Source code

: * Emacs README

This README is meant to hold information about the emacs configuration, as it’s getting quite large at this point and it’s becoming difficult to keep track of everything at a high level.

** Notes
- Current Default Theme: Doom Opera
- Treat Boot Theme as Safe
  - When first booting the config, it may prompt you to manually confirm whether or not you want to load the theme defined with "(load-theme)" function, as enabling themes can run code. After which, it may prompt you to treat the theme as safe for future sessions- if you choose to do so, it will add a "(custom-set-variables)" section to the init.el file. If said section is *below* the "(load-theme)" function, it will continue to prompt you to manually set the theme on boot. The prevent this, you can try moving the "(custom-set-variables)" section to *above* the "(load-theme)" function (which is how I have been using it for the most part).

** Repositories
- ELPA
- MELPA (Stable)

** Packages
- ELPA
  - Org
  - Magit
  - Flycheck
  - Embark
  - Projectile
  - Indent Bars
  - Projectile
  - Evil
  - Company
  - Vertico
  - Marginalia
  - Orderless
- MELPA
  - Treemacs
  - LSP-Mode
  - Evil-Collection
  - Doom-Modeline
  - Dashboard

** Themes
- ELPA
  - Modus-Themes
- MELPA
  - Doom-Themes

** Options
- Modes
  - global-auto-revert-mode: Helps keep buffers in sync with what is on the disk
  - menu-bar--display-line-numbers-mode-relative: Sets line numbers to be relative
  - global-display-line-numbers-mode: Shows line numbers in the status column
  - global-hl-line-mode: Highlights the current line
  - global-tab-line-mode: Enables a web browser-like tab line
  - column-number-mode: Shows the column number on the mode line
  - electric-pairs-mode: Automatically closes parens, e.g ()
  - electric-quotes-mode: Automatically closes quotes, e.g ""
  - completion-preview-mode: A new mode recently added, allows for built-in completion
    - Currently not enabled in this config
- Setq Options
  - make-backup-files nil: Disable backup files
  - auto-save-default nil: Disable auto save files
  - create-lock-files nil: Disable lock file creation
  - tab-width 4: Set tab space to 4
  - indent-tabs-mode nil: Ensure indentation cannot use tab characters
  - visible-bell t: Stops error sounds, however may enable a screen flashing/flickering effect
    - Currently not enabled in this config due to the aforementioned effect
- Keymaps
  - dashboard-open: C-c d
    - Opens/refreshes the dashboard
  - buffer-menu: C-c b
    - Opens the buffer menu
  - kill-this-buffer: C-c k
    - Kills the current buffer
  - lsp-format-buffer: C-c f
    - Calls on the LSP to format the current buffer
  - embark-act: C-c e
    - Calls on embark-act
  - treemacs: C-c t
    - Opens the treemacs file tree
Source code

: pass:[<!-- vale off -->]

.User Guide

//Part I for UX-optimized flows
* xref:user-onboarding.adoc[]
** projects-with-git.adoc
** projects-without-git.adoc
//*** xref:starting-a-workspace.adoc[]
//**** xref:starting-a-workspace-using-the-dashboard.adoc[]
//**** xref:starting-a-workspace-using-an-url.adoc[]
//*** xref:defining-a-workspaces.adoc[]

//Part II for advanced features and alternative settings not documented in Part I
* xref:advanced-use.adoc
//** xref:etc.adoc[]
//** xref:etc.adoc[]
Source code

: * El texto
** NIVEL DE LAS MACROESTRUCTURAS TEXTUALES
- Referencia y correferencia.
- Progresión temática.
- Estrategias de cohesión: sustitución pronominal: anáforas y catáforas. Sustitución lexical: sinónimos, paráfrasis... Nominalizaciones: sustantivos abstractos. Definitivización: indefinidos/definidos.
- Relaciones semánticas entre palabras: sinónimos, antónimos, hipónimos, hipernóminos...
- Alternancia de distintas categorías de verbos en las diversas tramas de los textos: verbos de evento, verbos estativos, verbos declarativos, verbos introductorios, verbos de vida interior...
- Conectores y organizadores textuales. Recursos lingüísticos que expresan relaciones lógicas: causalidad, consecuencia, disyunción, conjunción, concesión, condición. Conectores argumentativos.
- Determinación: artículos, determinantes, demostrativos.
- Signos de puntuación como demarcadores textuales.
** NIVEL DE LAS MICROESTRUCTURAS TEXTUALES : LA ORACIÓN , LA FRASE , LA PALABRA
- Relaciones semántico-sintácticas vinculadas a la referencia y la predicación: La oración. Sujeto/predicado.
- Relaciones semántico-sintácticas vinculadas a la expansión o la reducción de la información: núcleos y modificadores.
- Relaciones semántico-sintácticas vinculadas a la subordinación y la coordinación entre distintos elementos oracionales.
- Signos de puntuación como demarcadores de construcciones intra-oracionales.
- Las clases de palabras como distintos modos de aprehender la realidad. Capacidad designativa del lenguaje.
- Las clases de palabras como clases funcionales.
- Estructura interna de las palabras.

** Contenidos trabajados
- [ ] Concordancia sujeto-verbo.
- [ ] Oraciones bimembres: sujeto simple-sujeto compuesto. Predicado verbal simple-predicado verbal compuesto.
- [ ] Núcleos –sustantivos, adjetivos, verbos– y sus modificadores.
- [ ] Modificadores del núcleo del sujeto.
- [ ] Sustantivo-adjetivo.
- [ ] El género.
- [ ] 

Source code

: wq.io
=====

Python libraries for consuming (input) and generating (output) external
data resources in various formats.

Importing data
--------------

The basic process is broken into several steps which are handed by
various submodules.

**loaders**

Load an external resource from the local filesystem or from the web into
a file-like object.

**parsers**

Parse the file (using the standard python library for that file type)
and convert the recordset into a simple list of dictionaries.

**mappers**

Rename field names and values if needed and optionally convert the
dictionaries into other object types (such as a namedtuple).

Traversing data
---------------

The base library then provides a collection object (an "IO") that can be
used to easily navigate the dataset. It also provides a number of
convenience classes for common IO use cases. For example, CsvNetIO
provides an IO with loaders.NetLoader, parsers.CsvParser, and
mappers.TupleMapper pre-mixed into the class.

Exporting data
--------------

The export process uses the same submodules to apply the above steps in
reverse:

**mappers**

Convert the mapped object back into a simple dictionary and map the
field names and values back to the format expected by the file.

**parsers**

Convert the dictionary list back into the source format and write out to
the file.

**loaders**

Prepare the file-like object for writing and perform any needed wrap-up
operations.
● ● ● ● ● ● ●
YOUR GOAL:
From the first line of the listing above to the line that contains "- Treat Boot Theme as Safe", inclusive, restate every line word for word. Nothing else belongs in the answer.

ANSWER SPACE:
Source code

: * Emacs README

This README is meant to hold information about the emacs configuration, as it’s getting quite large at this point and it’s becoming difficult to keep track of everything at a high level.

** Notes
- Current Default Theme: Doom Opera
- Treat Boot Theme as Safe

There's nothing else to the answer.